S’il y a parfois dans Ariane un peu de la Belle Hélène, c’est dans le livret seulement. La musique ne porte pas trace de parodie ; elle annonce Gluck et non Offenbach. Elle l’annonce, et plus d’une fois elle l’égale. Elle l’égale par la force, par la grandeur, par la vérité sommaire et saisissante de l’expression. Je sais une plainte d’Ariane : Come mai puoi — Veder mi piangere ? que les plaintes d’Alceste ne dépasseront guère. Il serait intéressant et facile de réinstrumenter cette page, et deux ou trois timbres choisis : une flûte grecque, un hautbois gémissant, un cor mystérieux, envelopperaient sans l’étouffer la magnifique mélodie. La voilà, l’Ariane antique, celle du musée du Vatican, celle de Racine,

Ariane aux rochers contant ses injustices.

La phrase du musicien est aussi belle que le vers du poète, et de la même beauté sobre et forte, sans épithète et sans ornement.

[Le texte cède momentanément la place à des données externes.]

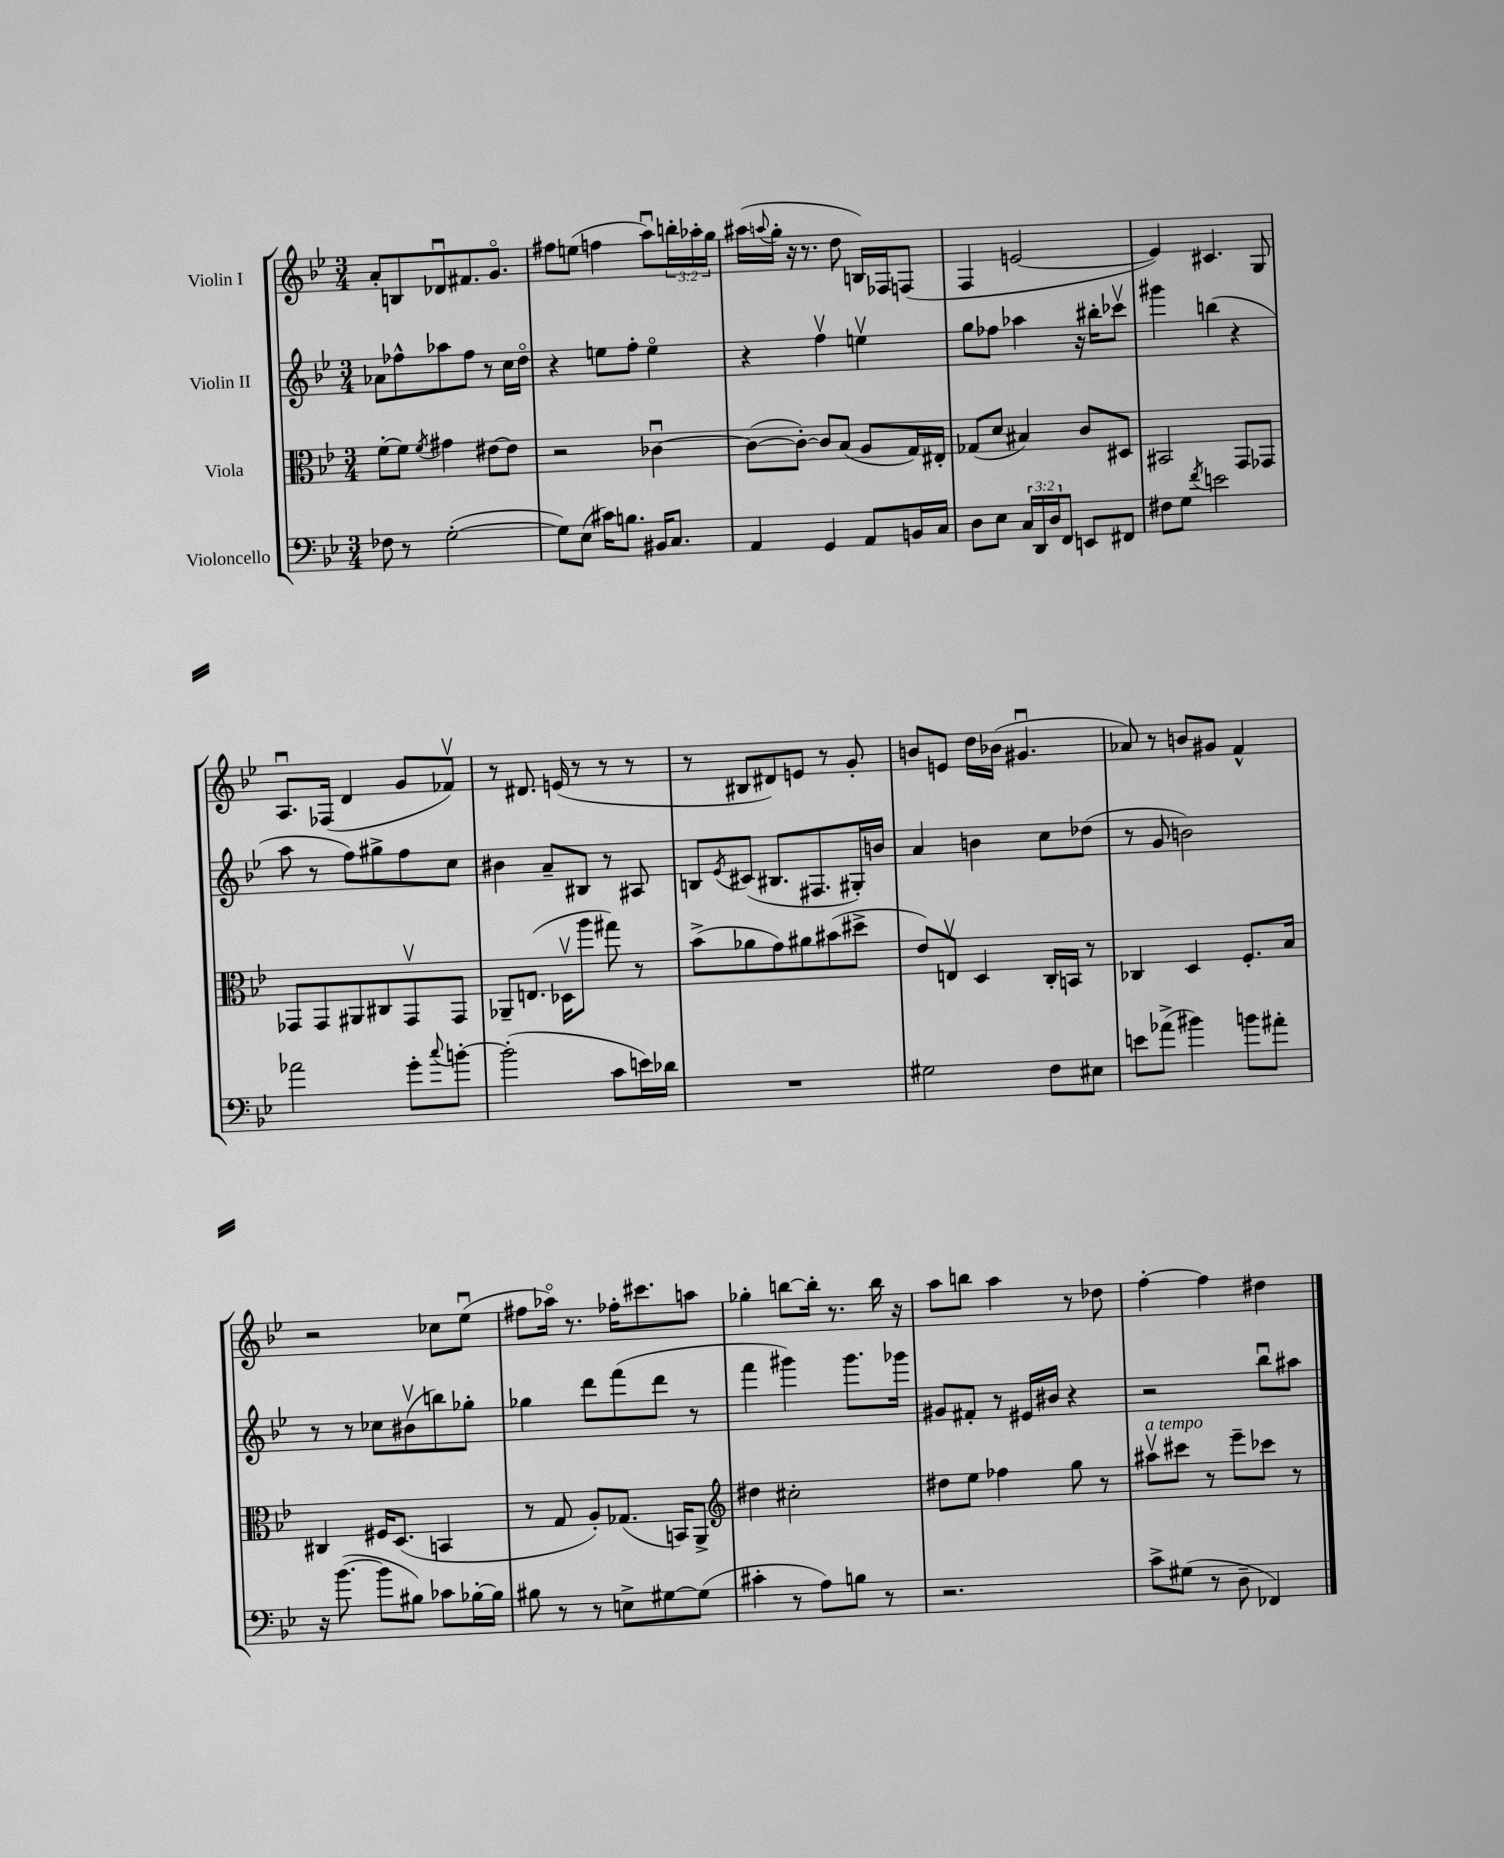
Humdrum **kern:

**kern	**kern	**kern	**kern
*staff4	*staff3	*staff2	*staff1
*clefF4	*clefC3	*clefG2	*clefG2
*k[b-e-]	*k[b-e-]	*k[b-e-]	*k[b-e-]
*M3/4	*M3/4	*M3/4	*M3/4
8F-\	[8f'\L	8a-\L	8a'/L
8r	8f\]J	8ff-^^\	8B/
.	8qf/	.	.
([2G'\	4g#\	8aa-\	8d-u/
.	.	8ff-\J	8.f#/
.	[8e#\L	8r	.
.	.	.	8.go/J
.	8e#\]J	16cc\LL	.
.	.	16ddo\JJ	.
=	=	=	=
8G\]L)	2r	4r	8ff#\L
(8E-\J	.	.	(8ee\J
16c#\LK)	.	8ee\L	4ff\
8.B\J	.	.	.
.	.	8ff'\J	.
16BB#/LK	[4c-u\	4eeo\	8aau\L)
8.C/J	.	.	.
.	.	.	24bb'\L
.	.	.	24aa-'\
.	.	.	24gg\JJ
=	=	=	=
4AA/	(8c-\_L	4r	(16aa#\LL
.	.	.	8qqaa/
.	.	.	16gg'\JJ
.	8c-'\_J)	.	16r
.	.	.	8.r
4GG/	8c-/]L	4ffv\	.
.	(8B-/J	.	8dd\
8AA/L	8A/L	4eev\	16B/LL)
.	.	.	16F-/J
16BB/L	16G/L)	.	(8F/J
16C/JJ	16E#'/JJ	.	.
=	=	=	=
8D\L	(8G-/L	8gg\L	4F/
8E-\J	8d/J	8ff-\J	.
24C/LL	4B#/)	4aa-\	[2e/
24DD/	.	.	.
24D/J	.	.	.
8FF/J	.	.	.
8EE/L	8c/L	16r	.
.	.	16bb#'\LK	.
8FF#/J	8D#/J	8ccc-v\J	.
=	=	=	=
8F#\L	2BB#/	4ggg#\	4e/])
8G\J	.	.	.
8qf/	.	.	.
2e\	.	(4bb\	4.c#/
.	8GG/L	4r	.
.	8GG-/J	.	8G/
=	=	=	=
2a-\	8GG-/L	8aa\	8.Au/L
.	8GG-/	8r	.
.	.	.	(16F-/Jk
.	8AA#/	8ff\L)	4d/
.	8C#/	8gg#^\	.
8g'\L	8GG-v/	8ff\	8g/L
8qqcc/	.	.	.
[8b'\J	8GG-/J	8cc\J	8f-v/J)
=	=	=	=
(2b'\]	8AA-~/L	4b#\	8r
.	(8.E/J	.	8.d#/
.	.	8a~/L	.
.	16D-v\LK	.	(16e/
.	8aa\J	8B#/J	8r
8c\L	8gg#\)	8r	8r
16e\L)	8r	8A#/	8r
16d-\JJ	.	.	.
=	=	=	=
2.r	(8b-^\L	8B/L	8r
.	.	8qe-/	.
.	8a-\	(8c#/J	8B#/L
.	8g\)	8.B#/L	8d#/)
.	8a#\	.	8e/J
.	.	8.F#/	.
.	(8b#\	.	8r
.	8dd#^\J	16G#'/L)	8g'/
.	.	16b/JJ	.
=	=	=	=
2G#\	8e-/L)	4a/	8b/L
.	8Ev/J	.	8e/J
.	4D/	4b\	16dd\LL
.	.	.	(16b-\JJ
.	.	.	4.g#u/
8F\L	16C'/LL	8cc\L	.
.	16BB/JJ	.	.
8E#\J	8r	(8dd-\J	.
=	=	=	=
8e\L	4C-/	8r	8a-/)
(8a-^\J	.	8g/	8r
4b#\)	4D/	2b\)	8b/L
.	.	.	8g#/J
8b\L	8.F'/L	.	4f^^/
8a#'\J	.	.	.
.	16B-/Jk	.	.
=	=	=	=
16r	4C#/	8r	2r
([8.b-\	.	.	.
.	.	8r	.
8b-\]L	16F#/LK	8cc-\L	.
.	(8.D/J	.	.
8B#\J)	.	(8b#v\	.
8c-\L	4BB/	8bb\)	8cc-\L
[16B-'\L	.	8gg-'\J	(8ee-u\J
16B-\]JJ	.	.	.
=	=	=	=
8B#\	8r	4gg-\	8ff#\L
8r	8G/	.	16aa-o\Jk)
.	.	.	8.r
8r	8A'/L)	8ddd\L	.
8E^\L	(8.G-/J	(8fff\	16ff-'\LK
.	.	.	8.ccc#\
[8G#\	.	8ddd\J	.
.	16BB/LK)	.	.
(8G#\]J	8AA^/J	8r	8aa\J
=	=	=	=
*	*clefG2	*	*
4c#'\	4dd#\	4fff\	4gg-'\
8r	2cc#'\	4ggg#\)	[8bb\L
8A\L)	.	.	16bb'\]Jk
.	.	.	8.r
8B\J	.	8.ggg#\L	.
8r	.	.	16bb\
.	.	16ggg-\Jk	16r
=	=	=	=
2.r	8dd#\L	8g#/L	8aa\L
.	8ee-\J	8f#'/J	8bb\J
.	4ff-\	8r	4aa\
.	.	16e#/LL	.
.	.	16b#/JJ	.
.	8gg\	4r	8r
.	8r	.	8dd-\
=	=	=	=
8c^\L	8aa#v\L	2r	[4ff'\
(8G#\J	8ccc#\J	.	.
8r	8r	.	4ff\]
8D~\	8eee-~\L	.	.
4FF-/)	8ccc-\J	8bb-u\L	4dd#\
.	8r	8aa#\J	.
==	==	==	==
*-	*-	*-	*-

De Silène aussi deux airs sont admirables : l’un où le dieu goguenard s’émerveille de voir son maître si facile à la tentation d’amour :

E piu tenace
Di vischio o rete,
Il crine, il guardo
D’una belta.

« Plus tenace — Que la glu ou le lacet — Est le cheveu, le regard — D’une beauté ! » Le chant est superbe d’ironie. Sur lui tombe et retombe en avalanche un trait de violons foudroyant. Au-dessous grondent en tierces les basses moqueuses. A leur place, imaginez des bassons : voilà tout ce qu’un maître moderne, le Verdi de Falstaff par exemple, ajouterait peut-être, pour le rajeunir, à ce vieux fond du génie italien, à ce chef-d’œuvre de vérité et de vie.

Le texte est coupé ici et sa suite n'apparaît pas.